▶

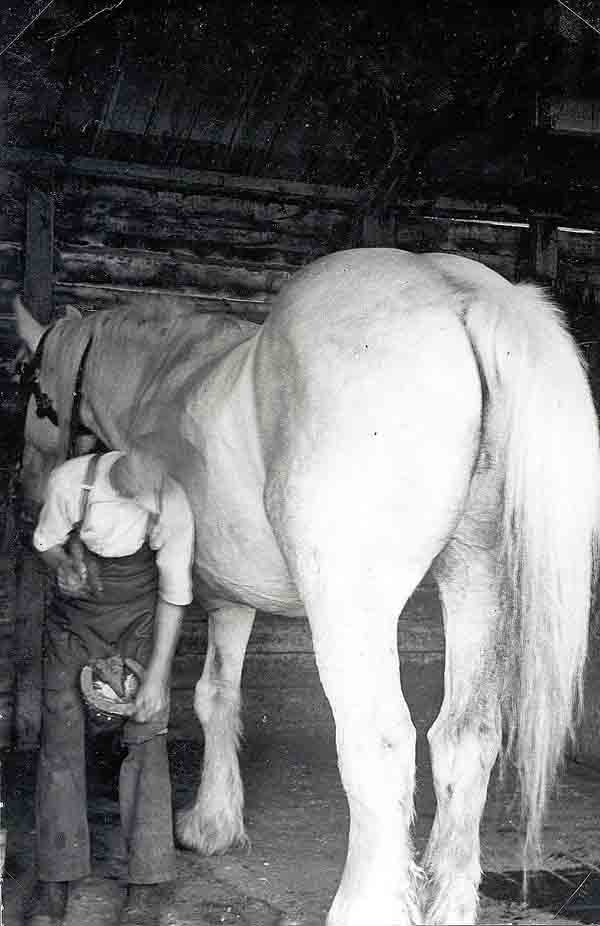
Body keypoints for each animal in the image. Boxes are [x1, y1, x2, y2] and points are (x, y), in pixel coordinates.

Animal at [14, 247, 600, 926]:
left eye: (28, 383)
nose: (27, 489)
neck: (166, 378)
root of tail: (458, 291)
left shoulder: (204, 593)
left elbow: (203, 697)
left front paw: (205, 823)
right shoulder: (234, 600)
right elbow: (220, 696)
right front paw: (215, 822)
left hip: (350, 608)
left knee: (381, 743)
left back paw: (365, 905)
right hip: (476, 583)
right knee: (464, 737)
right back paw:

◀

Using the data above, show each line where "left" occurs.

left eye: (28, 383)
left shoulder: (204, 593)
left elbow: (203, 697)
left front paw: (205, 823)
left hip: (350, 608)
left knee: (381, 743)
left back paw: (365, 905)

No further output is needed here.